Jasmine Schulte did not know how to sew when she came to Moore to study fashion design.
“I had never made an article of clothing before, and I didn’t know how to knit, either,” she said. “But I looked at the program and I knew that it was going to give me the skills that I needed to be a successful fashion designer.”
For her senior thesis, Schulte created a collection of sculptural knitwear.
“I’m so interested in the textures and organic shapes in nature that I’m able to reflect that more so with knitwear and hand manipulation of fabrics,” she said. “I like to be very hands-on with my materials.” The prototypes of her avante-garde pieces were shown during Philly Fashion Week in February.
Schulte said she didn’t expect to fall in love with textiles, especially when machine knitting seemed so difficult her sophomore year.
“I was like, ‘Oh my gosh, I’m never doing this again, this is so hard,’” she recalled. “But then I kind of got addicted to it, so I took the advanced, and then I took the independent study, and then this year for my thesis I was like, ‘This is what I want to do. All knitwear.’”
INSPIRATION
The theme for her collection is based on her childhood home in a small town in Michigan.
“It was a very beautiful place that was surrounded by very beautiful nature where I found inspiration for a lot of my color palettes and textures,” she said. “But even though the place is so beautiful, there’s sadness for me because there was a lot of tragedy.”
Only recently has Schulte felt she can talk about the murder of her stepmother by her father at that house. It happened when Schulte was about 12 years old. She had just left the home for the summer to go back to live with her mother in New Jersey to attend school.
“I found out about all this when I woke up and I saw posts online and a news article,” she said. “Nobody called me. I had to find out about this tragedy on Facebook.” She felt like she had lost her entire family. Not only did she lose her father to prison and the stepmother she had known all her life, the domestic violence incident also cost her her relationship with her younger half-brother, who now lives with her stepmother’s relatives.
Schulte visited the home last summer. She walked through the rooms and on the paths near the Chippewa River. She decided to make a "heavy" collection based on the beauty that was still there.

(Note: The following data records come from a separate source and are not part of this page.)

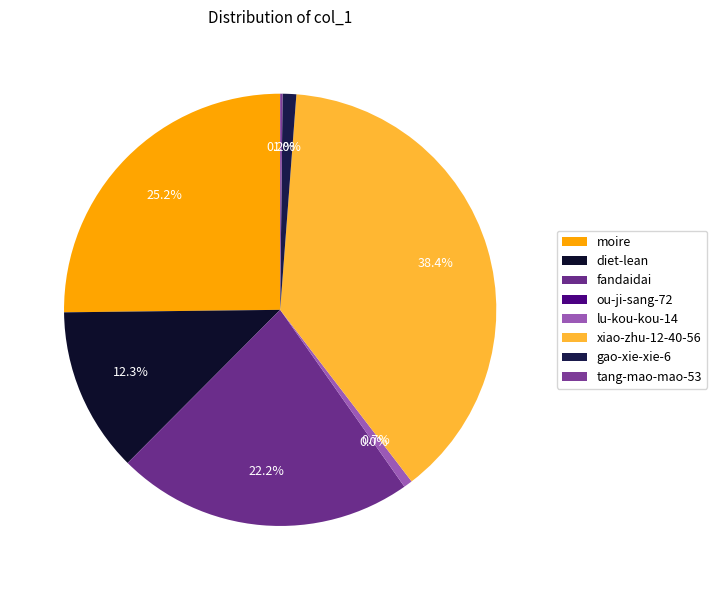

What is the smallest slice in the pie chart?

ou-ji-sang-72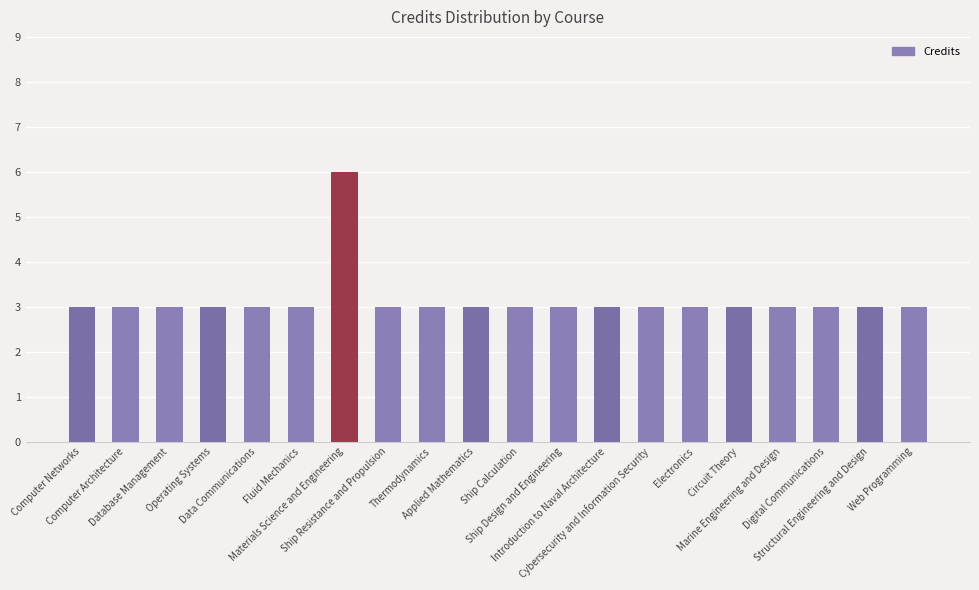

What is the value of the 4th bar from the left?

3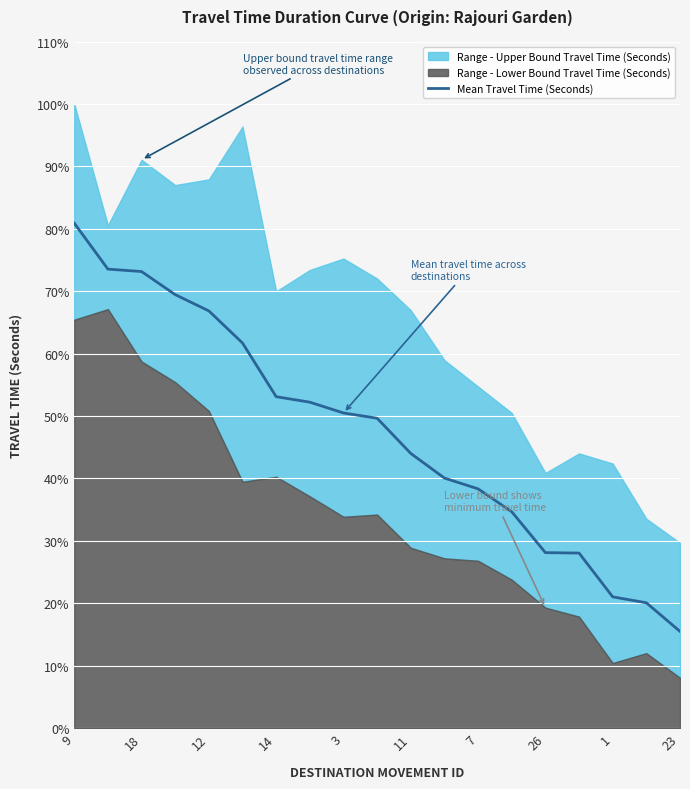

What is the maximum value for Mean Travel Time (Seconds)?

80.9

"I feel like I'm able to talk about how that situation made me feel through my collection," she said. "I just wanted to be very reflective in a cohesive body of work, to finally feel heard about how upset I was and how silent I had to be for a long time, so it's very nice to be given a voice again through my own work."
MOVING FORWARD
Schulte enjoyed drawing clothes as a child, which was nurtured through Saturday Young Artists Workshop classes at Moore.
"Eventually I started wondering like, wow, I would love to know how to make these things in real life, but I thought that was such an impossible goal until I came to Moore," she said, crediting Fashion Design Chair Nasheli Ortiz-González, visiting professor Richard Killeaney and adjunct faculty member Lorraine Beckett. "Richard really got me into textiles and Lorraine has done so much for me and showed me how to be a successful machine knitter," she said.
After graduation, she wants to continue to make avant-garde knit pieces and create custom designs, "the crazier, the better."
"I'm taking all of these skills, and now I'm able to do what I want to do and it feels really good to look at my ideas and concepts and know how to move forward to make it come to life."